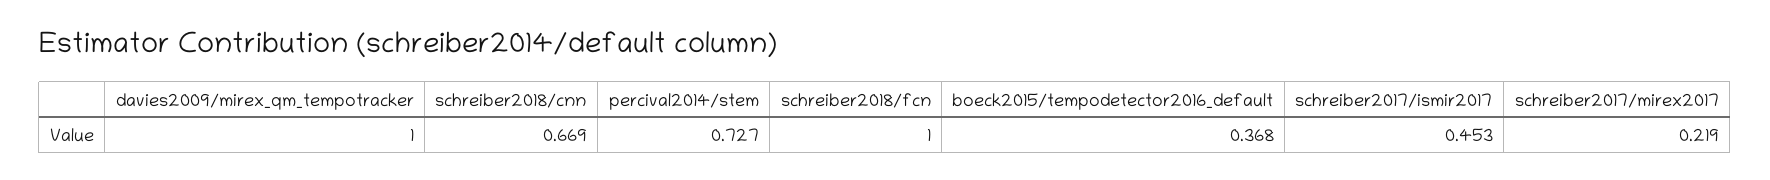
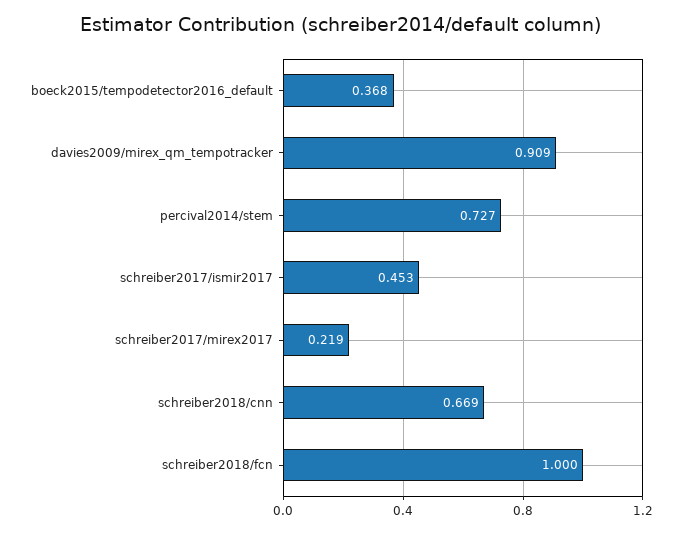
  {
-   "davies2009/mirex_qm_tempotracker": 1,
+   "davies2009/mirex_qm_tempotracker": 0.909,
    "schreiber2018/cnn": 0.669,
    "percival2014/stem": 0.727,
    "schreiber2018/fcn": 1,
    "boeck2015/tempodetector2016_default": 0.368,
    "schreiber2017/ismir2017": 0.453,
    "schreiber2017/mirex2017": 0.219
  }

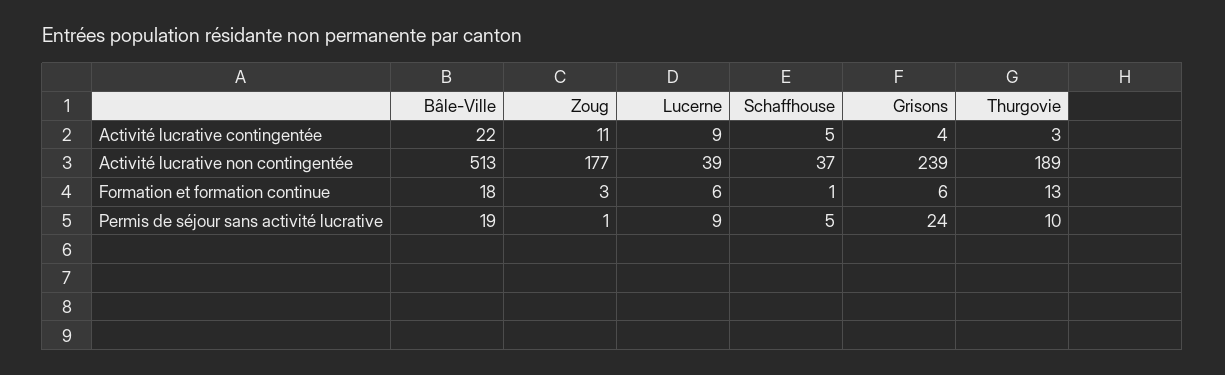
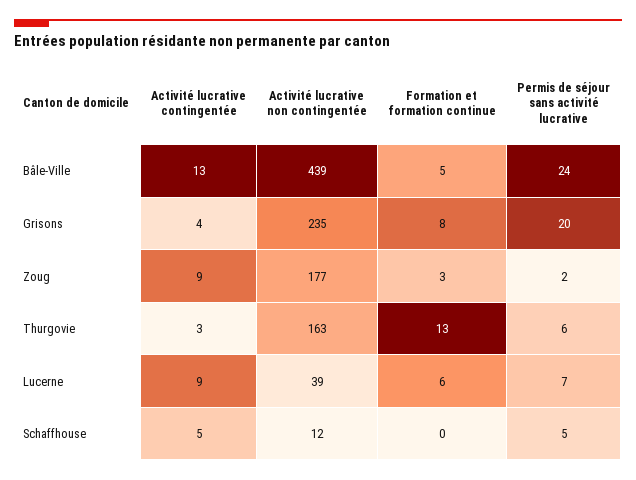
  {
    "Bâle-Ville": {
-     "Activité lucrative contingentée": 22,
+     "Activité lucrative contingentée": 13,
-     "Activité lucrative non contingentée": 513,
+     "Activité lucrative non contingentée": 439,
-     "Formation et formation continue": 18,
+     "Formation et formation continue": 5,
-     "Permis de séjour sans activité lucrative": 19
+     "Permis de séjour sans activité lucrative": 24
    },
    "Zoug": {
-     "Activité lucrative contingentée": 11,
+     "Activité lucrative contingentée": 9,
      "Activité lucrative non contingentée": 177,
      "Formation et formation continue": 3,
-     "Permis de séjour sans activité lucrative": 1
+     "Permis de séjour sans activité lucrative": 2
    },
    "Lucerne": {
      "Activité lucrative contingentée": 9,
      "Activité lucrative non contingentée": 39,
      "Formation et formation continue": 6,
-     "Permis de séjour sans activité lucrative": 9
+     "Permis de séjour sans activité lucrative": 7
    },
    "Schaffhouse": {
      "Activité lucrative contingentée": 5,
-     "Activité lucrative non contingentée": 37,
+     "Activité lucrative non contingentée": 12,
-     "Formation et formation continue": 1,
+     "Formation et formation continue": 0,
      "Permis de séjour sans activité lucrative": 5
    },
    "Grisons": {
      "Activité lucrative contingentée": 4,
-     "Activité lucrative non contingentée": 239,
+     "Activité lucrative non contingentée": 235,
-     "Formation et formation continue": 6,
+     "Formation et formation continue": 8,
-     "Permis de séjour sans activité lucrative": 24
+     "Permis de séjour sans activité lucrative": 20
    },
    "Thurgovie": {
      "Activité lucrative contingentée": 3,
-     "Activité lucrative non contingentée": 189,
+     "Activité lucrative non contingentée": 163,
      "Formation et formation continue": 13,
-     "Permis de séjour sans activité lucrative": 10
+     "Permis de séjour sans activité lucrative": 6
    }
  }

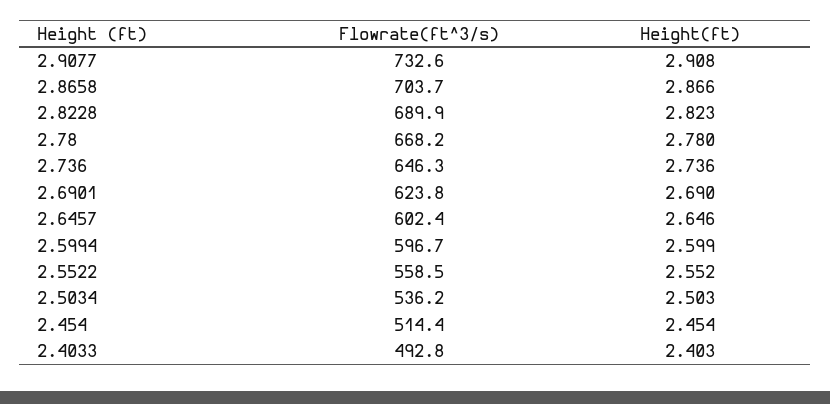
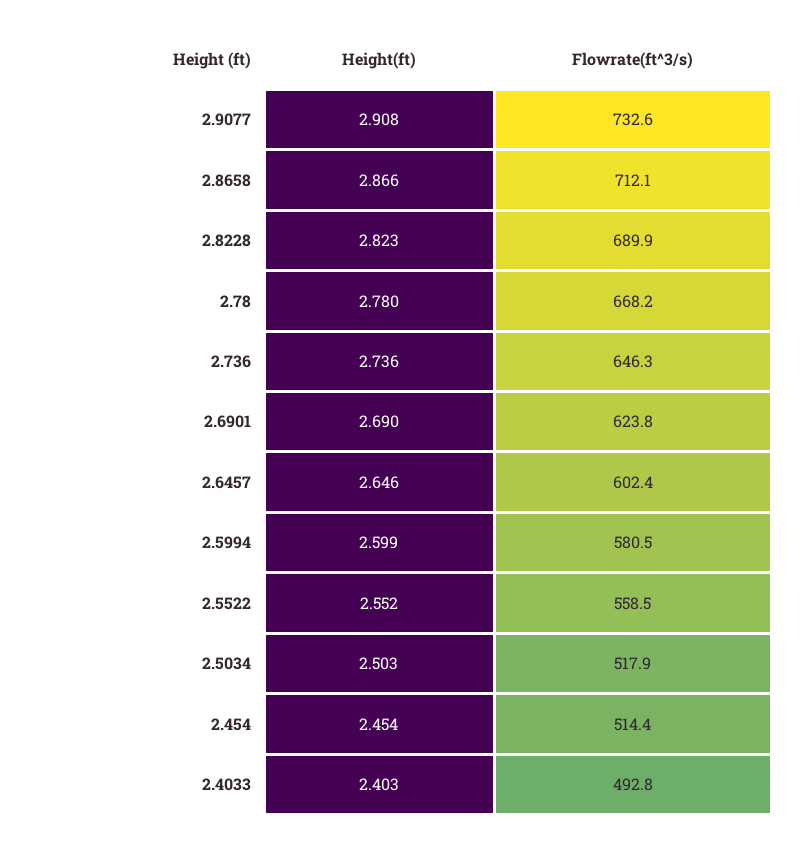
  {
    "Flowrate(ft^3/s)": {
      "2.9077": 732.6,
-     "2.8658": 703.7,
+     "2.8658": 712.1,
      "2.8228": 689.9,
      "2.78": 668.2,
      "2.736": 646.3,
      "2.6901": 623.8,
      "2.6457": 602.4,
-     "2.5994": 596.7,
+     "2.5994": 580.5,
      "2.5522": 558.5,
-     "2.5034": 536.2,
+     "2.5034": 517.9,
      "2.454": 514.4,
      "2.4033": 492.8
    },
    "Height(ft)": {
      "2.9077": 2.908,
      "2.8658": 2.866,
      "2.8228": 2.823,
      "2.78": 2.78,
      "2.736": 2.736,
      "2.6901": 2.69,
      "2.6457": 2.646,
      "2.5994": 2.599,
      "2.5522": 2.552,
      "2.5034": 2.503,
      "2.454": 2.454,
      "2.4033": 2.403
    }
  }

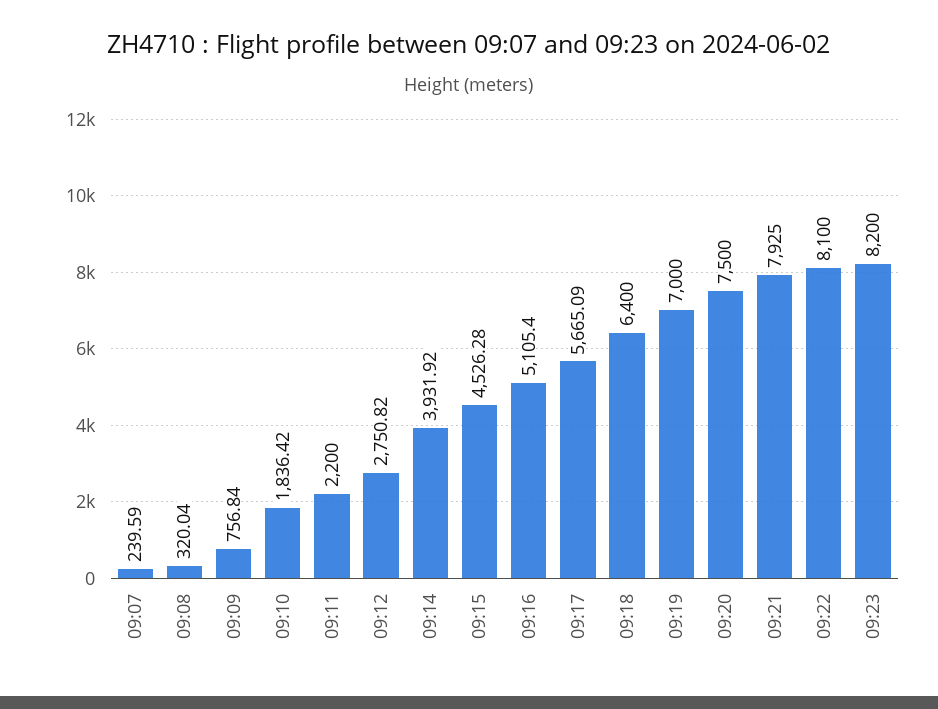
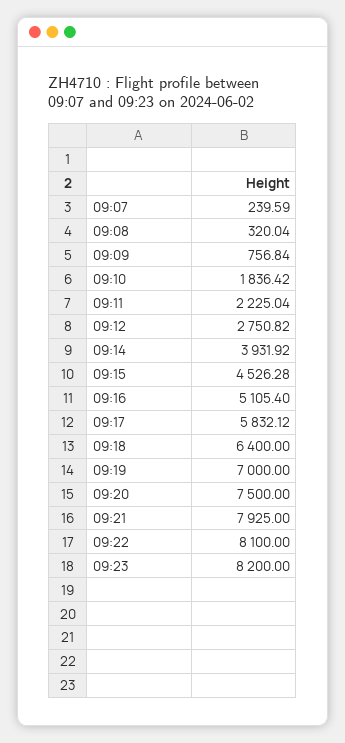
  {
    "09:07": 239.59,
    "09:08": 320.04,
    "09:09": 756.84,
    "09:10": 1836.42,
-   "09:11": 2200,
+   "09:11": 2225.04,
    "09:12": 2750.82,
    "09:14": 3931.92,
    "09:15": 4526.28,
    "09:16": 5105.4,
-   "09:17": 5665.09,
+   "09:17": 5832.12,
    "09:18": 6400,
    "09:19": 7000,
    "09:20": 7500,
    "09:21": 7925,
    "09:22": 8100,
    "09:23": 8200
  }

-------

• **REQUEST**
Reading through the material above, work out how many lines include "continue", then state that number alone.

• **FINISHED TASK**
9